Buffing Up the Image of Nudists : Freedom Rings at Mountain Camp


Jeanne would rather not reveal her last name, but she’s perfectly comfortable sitting among casual acquaintances and family, bare-chested in the picturesque Santa Ana Mountains.

A blue blouse tossed over her left shoulder, the 67-year-old government employee often wonders how people would react if, when she sat down to audit their books as she does most work days, they knew she is a nudist.

“I don’t think my bosses would be too thrilled,” Jeanne said. “Some people would think that I was a lecherous old lady. . . . So many people equate nudity with sex, and it really isn’t.”

It is a lifestyle, Jeanne said, that shatters phony images constructed by people with double-breasted suits, designer clothes, pantyhose and heels. Nudism also inspires a certain irresistible freedom, some say, that attracts government workers, doctors, nurses and retired TV executives to a rustic campground near Cleveland National Forest called McConville, the only such camp in Orange County.


“Everybody who comes here, their first reason is freedom,” said Larry Waughtel, a retired TV stage manager who welcomed about 100 guests to the camp’s annual Western Days fall festival this weekend. He was attired in little more than a western scarf and cowboy boots.

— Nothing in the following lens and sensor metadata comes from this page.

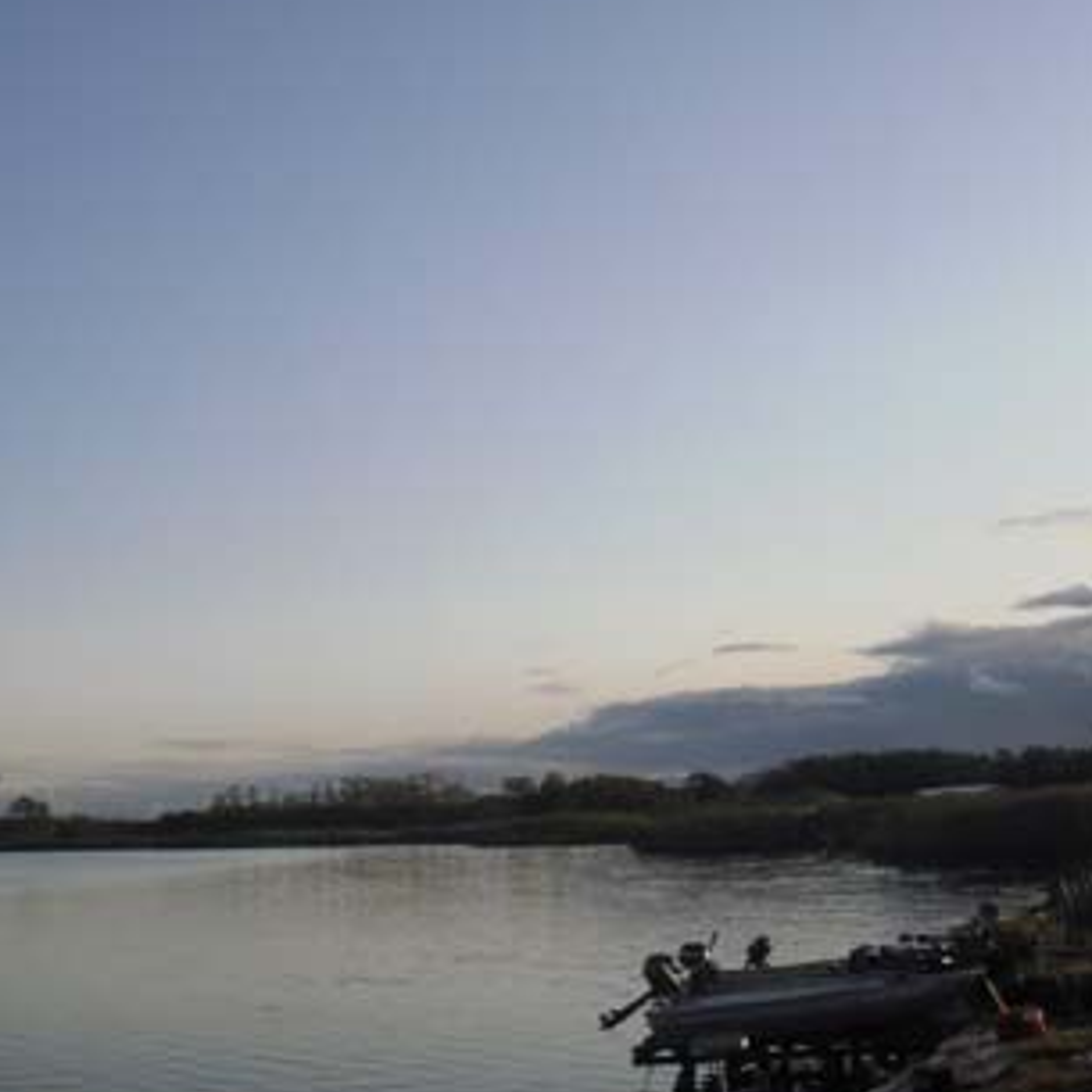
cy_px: 557
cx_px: 405
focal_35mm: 55
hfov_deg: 30.9
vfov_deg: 31.1
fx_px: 1963
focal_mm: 6.7
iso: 100
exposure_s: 1/200
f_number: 6.6
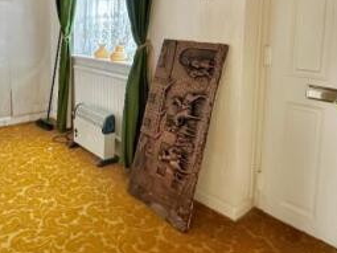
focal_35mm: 32
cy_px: 60
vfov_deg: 42.6
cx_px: 150
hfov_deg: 56.7
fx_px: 311
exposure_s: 1/60
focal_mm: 2.22
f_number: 2.2
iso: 400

“We’re not hiding behind anything,” he said. “It feels so damn good not to have to put something on. When you get up in the morning, you’re dressed. When you are ready to go to bed, you’re dressed for that too.”

Always regular visitors in the past, Waughtel, his wife and two daughters made McConville their home in 1979 after his retirement from a network-affiliate station in Los Angeles.

Waughtel, 60, said his colleagues thought he was “crazy” when he told them of his plans to live year-round at the camp.


“Most people who have a problem with nudity just don’t seem able to separate nudity from sex,” he said, leading a tour of the property. “You’ll find that the morals are awfully high in a nudist camp.”

Tucked well off the winding Ortega Highway near Lake Elsinore, accessible only by an anonymous dirt road, the camp was founded in May, 1933, by Pete McConville and a Los Angeles psychotherapist, Dr. Hobart Glassey.

McConville, according to camp residents, worked as a New York grocer before moving to California and establishing the camp. He had reportedly been introduced to nudism while growing up with relatives in northern Australia.

“Their dream,” according to a publication that charts the early days of the McConville and Glassey property, “was to assist people by providing a place where the pressures of our artificial civilization might be removed.”

Except for the additions of a bathhouse, swimming pool and tennis and volleyball courts, Waughtel said, much of the site, now owned by Flo Nilson, has remained as it was when McConville and Glassey founded it.

Guests are housed in small cabins, which rent for $8 to $20 per night. Few are wired for electricity. Other facilities include a sparsely equipped recreation room and main dining area.

“It’s cheaper than going to Disneyland, and people in Lake Elsinore don’t even know we’re here,” said Waughtel, the camp spokesman.

Guests are admitted past the front gate only after making application with the camp, he said. Camp officials are most wary of single men.


“You watch them like a hawk,” Waughtel said, adding that most members are very mindful of maintaining security. “If there is any suggestion in acts or in any remarks that are inappropriate, that person is gone. We have children and women to protect here.”

A recent eviction occurred, the spokesman said, when a single man by the pool began “moving his chair constantly so he could get a better glance” at a young woman.

“He wasn’t around long,” Waughtel said.

About a half-dozen children, ranging in age 5 months to their late teens, live year round on the grounds. On Saturday, sans clothes, they were happily wheeling their bikes along dirt paths.

“Children are natural nudists,” Waughtel said. “They are so happy to get out of their clothes. We have to force them to get new clothes.”

The swimming pool is the center of most camp activity, but on Saturday guests waged high-intensity volleyball games, hiked or rode horses through the forest. Others, wearing Western hats, vests and boots, simply milled around a camp chuck wagon, where they dined on bratwurst sandwiches.

On most Sundays, the group, affiliated with the 7,000-member Western Sunbathing Assn., travels to Lake Elsinore, where a local bowling alley closes to the public in midafternoon, covers the windows and opens to nudists.

Waughtel said the weekly event lures nudists from similar Southern California communities, who come just to bowl in the buff.


“People who have never been here should come here and see what’s going on here,” said Jacob Flesher, a native of Brazil who said that just four days ago he stood before federal authorities in Los Angeles and was welcomed as a new citizen of the United States.

“In the United States, you have the freedom to be who you want,” he said. “I told the judge that in Los Angeles that you even have the freedom to take off your clothes. I am proud to be a U.S. citizen.”